La fonction de RSCE est désormais assise non plus sur une condition de représentativité mais sur une condition de légitimité élective, dont dispose le syndicat qui a obtenu deux élus dans les entreprises de plus de 300 salariés et dont dispose le syndicat qui a désigné un délégué syndical, dans les entreprises de moins de 300 salariés, puisque ce syndicat et le délégué syndical ont nécessairement obtenu chacun au moins 10'% des suffrages.



Selon l'article L 2142-1-1 du code du travail, le RSS bénéficie des mêmes prérogatives que le délégué syndical, à l'exception du pouvoir de négocier les accords collectifs.



Le rapporteur de la commission des affaires sociales de l'Assemblée Nationale avait par ailleurs indiqué au cours de la discussion de la loi du 20 août 2008 à propos d'un amendement prévoyant la possibilité offerte aux syndicats ayant des élus de désigner un représentant au comité d'entreprise : 'Le rapporteur a rappelé que les représentants syndicaux seraient selon l'amendement désignés par les seuls syndicats ayant des élus : il y a donc une légitimité électorale.'



Enfin, la direction générale du travail, a dans sa circulaire n°6 du 27 juillet 2011, expressément indiqué que le représentant de la section syndicale ne pouvait être représentant syndical au comité d'entreprise, estimant que 'l'exercice de ce mandat de droit est attaché au seul mandat de délégué syndical'.



Le syndicat qui désigne un représentant de la section syndicale n'a lui pas encore de légitimité électorale, puisque précisément cette désignation doit lui permettre de se faire connaître en vue des échéances électorales.

Comme l'indique le rapport de la commission des affaires sociales du Sénat sur la loi du 20 août 2008 : le représentant de la section syndicale 'est un nouvel acteur syndical créé par la position commune et du projet de loi : on peut le définir comme un dirigeant de section défendant un syndicat qui n'a pas encore prouvé sa représentativité. Sa fonction sera de faire vivre la section syndicale afin que le syndicat obtienne les 10 % nécessaires aux élections professionnelles.'



La désignation d'un représentant syndical au CSE est donc une prérogative que la loi réserve aux syndicats qui ont obtenu une légitimité électorale, soit en étant reconnus représentatifs dans les entreprises de moins de trois cents salariés, soit en ayant des élus au CSE dans les autres entreprises.

========================

▶ [Travail à faire]
(1) Traduisez en anglais cette phrase de l'extrait : « Selon l'article L 2142-1-1 du code du travail, le RSS bénéficie des mêmes prérogatives que le délégué syndical, à l'exception du pouvoir de négocier les accords collectifs. »
(2) Relevez dans l'extrait le passage qui commence par « Enfin, la direction » et se termine par « de délégué syndical'. ».

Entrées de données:

========================

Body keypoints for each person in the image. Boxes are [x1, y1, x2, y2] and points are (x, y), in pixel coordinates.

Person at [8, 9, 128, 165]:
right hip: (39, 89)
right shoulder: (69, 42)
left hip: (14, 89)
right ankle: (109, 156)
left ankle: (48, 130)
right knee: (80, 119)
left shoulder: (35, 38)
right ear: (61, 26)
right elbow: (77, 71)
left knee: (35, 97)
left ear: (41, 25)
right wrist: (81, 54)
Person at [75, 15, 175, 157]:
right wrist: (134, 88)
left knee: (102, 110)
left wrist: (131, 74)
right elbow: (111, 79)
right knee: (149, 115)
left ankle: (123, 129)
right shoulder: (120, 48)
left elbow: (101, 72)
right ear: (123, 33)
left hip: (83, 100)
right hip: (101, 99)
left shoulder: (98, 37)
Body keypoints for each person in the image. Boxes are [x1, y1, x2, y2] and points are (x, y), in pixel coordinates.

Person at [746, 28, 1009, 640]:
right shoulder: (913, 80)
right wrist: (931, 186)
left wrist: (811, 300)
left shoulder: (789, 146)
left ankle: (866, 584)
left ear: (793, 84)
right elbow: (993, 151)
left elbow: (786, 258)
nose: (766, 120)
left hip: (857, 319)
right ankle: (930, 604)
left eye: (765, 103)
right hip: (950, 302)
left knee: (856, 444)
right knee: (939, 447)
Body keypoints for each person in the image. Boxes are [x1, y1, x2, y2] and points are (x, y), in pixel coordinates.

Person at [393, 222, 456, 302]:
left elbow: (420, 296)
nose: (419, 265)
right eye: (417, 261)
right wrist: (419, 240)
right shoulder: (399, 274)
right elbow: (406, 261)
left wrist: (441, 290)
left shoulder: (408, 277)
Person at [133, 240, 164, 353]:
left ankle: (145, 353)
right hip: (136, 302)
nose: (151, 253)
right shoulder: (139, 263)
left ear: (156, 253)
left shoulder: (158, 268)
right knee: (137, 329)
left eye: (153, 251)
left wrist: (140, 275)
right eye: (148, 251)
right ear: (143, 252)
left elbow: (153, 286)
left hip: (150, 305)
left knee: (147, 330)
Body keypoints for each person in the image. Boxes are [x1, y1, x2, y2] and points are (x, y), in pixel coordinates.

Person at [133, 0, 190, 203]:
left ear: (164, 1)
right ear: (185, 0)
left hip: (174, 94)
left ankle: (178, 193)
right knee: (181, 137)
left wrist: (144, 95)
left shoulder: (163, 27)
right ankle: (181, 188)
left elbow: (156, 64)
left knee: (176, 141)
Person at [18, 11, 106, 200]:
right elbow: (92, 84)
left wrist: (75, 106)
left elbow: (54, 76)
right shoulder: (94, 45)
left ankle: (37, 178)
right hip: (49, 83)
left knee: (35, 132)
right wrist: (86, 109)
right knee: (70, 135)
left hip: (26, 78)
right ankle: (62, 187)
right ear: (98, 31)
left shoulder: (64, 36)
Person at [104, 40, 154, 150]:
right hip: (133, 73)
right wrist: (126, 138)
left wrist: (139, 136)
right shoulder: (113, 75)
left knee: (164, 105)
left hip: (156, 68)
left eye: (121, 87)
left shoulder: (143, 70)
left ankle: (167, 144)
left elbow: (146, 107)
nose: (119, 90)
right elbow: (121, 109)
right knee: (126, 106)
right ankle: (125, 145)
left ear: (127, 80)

========================

▶ [Corrigé]
(1) Under Article L 2142-1-1 of the Labor Code, the RSS has the same prerogatives as the union delegate, except for the power to negotiate collective agreements.

(2)
Enfin, la direction générale du travail, a dans sa circulaire n°6 du 27 juillet 2011, expressément indiqué que le représentant de la section syndicale ne pouvait être représentant syndical au comité d'entreprise, estimant que 'l'exercice de ce mandat de droit est attaché au seul mandat de délégué syndical'.